Хокенберри ошеломлен. Ему и в голову не приходило, что моравеки интересуются чем-нибудь, кроме Трои, близлежащих полей сражений, Дыры, Марса, Олимпа, богов, может быть, марсианского спутника-другого… Черт, разве этого не достаточно?
– И когда они все… исчезли? – наконец выдавливает он. – Агамемнон говорит, еда на столах была еще свежей, бери да ешь.
– Думаю, дело в определении понятия «свежесть», – говорит Манмут. – По нашим наблюдениям, люди пропали четыре с половиной недели назад. Как раз когда флот Агамемнона приближался к Пелопоннесу.
– Господи Исусе, – шепчет Хокенберри.
– Да.
– Вы видели, как все произошло? Ваши спутниковые камеры или зонды… они что-нибудь засекли?
– Не совсем. Только что люди были на месте – и в следующую секунду их не стало. Это случилось около двух часов ночи по греческому времени, так что наблюдать было особенно нечего… в греческих городах, я имею в виду.
– В греческих городах, – тупо повторяет Хокенберри. – То есть… ты хочешь сказать… другие люди… тоже исчезли? Скажем… в Китае?
– Да.
Внезапно налетевший ветер бросает искры во все стороны сразу. Хокенберри прикрывает лицо руками, потом аккуратно стряхивает угольки с плаща и туники и, когда ветер стихает, подбрасывает в огонь остатки хвороста.
Не считая Илиона и склонов Олимпа – который, как выяснилось восемь месяцев назад, вообще на другой планете, – Хокенберри бывал только в доисторической Индиане, где бросил на попечение индейцев единственного уцелевшего коллегу Кита Найтенгельзера, когда Муза начала убивать схолиастов направо и налево. Сейчас он безотчетно трогает квит-медальон под одеждой. «Надо проверить, как там Найтенгельзер».
Словно прочитав его мысли, Манмут говорит:
– Исчезли все за пределами пятисоткилометрового радиуса от Трои. Африканцы, китайцы, австралийские аборигены. Индейцы Северной и Южной Америки. Гунны, даны и будущие викинги. Протомонголы. Все. Все остальные на планете – по нашим оценкам, примерно двадцать два миллиона человек – исчезли.
– Невозможно, – говорит Хокенберри.
– Да.
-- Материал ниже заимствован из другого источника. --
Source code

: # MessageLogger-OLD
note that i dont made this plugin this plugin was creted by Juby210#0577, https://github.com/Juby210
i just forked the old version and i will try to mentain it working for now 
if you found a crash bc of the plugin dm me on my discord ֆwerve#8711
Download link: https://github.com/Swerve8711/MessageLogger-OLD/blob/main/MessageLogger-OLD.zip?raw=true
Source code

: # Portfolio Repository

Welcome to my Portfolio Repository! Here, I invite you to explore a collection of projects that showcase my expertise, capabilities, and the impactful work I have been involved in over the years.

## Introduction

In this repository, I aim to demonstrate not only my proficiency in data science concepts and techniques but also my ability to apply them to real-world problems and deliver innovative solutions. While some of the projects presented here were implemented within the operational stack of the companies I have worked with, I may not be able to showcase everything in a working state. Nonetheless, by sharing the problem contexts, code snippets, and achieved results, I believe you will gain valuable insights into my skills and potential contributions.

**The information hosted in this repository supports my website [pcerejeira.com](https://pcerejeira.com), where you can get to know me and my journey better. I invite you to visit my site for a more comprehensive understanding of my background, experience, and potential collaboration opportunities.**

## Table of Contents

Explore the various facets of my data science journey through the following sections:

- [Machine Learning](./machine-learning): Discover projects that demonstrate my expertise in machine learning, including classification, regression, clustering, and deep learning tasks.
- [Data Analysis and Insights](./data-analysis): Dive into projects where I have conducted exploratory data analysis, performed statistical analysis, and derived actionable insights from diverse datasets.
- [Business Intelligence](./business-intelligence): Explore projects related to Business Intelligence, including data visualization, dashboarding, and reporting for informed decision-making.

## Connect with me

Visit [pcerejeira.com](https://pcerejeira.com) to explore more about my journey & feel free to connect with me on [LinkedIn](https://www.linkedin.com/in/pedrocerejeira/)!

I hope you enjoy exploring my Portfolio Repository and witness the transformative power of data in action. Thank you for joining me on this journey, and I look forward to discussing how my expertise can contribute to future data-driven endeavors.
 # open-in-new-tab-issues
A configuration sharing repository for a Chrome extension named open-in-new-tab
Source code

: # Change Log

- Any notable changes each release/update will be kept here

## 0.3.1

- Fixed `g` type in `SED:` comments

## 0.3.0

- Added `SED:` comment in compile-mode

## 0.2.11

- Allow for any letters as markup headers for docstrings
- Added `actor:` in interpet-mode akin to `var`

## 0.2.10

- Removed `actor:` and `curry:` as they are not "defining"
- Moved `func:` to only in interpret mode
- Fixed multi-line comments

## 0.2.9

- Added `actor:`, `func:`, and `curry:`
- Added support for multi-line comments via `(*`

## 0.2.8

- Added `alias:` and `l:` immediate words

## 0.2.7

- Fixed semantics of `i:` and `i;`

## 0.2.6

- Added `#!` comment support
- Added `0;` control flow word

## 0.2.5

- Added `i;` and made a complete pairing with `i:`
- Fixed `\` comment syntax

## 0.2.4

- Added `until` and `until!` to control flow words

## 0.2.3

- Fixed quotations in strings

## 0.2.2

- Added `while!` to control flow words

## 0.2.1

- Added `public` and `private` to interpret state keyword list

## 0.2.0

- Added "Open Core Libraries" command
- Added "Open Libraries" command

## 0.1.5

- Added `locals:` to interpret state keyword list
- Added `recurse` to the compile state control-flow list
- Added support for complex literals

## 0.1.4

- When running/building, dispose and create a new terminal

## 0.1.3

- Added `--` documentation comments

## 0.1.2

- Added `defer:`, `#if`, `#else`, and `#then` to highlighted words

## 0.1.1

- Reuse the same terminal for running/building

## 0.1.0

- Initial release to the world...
Кажется невозможным.
– Какая же нужна сила, чтобы…
– Божественная, – отвечает моравек.
– Но это не могут быть олимпийские боги. Они просто… ну…
– Более мощные гуманоиды? – говорит Манмут. – Мы тоже так думаем. Здесь действуют иные энергии.
– Бог? – шепчет Хокенберри, воспитанный в строгой вере родителей-баптистов, которую позже променял на образование.
– Возможно, – отвечает моравек. – Но коли так, Он живет на другой планете Земля или ее орбите. Там произошел мощнейший выброс квантовой энергии в то самое время, когда исчезли жена и дети Агамемнона.
– На Земле? – повторяет Хокенберри. Он смотрит в темноту, на погребальный костер внизу, на улицы, где кипит ночная жизнь, затем на далекие походные костры ахейцев и еще более далекие звезды. – Здесь?
– Не на этой Земле, – говорит Манмут. – На другой Земле. Твоей. И похоже, мы туда скоро отправимся.
Целую минуту сердце у Хокенберри колотится так, что ему страшно за свое здоровье. Потом до него доходит: Манмут говорит не о его планете двадцать первого века из обрывочных воспоминаний прежней жизни, до того как боги воссоздали его по ДНК, книгам и бог весть чему еще, не о том потихоньку всплывающем в сознании мире, где был Индианский университет, жена и студенты, а о Земле – современнице терраформированного Марса более чем через три тысячи лет после того, как закончил свой короткий и не слишком удачливый век преподаватель классической литературы Томас Хокенберри.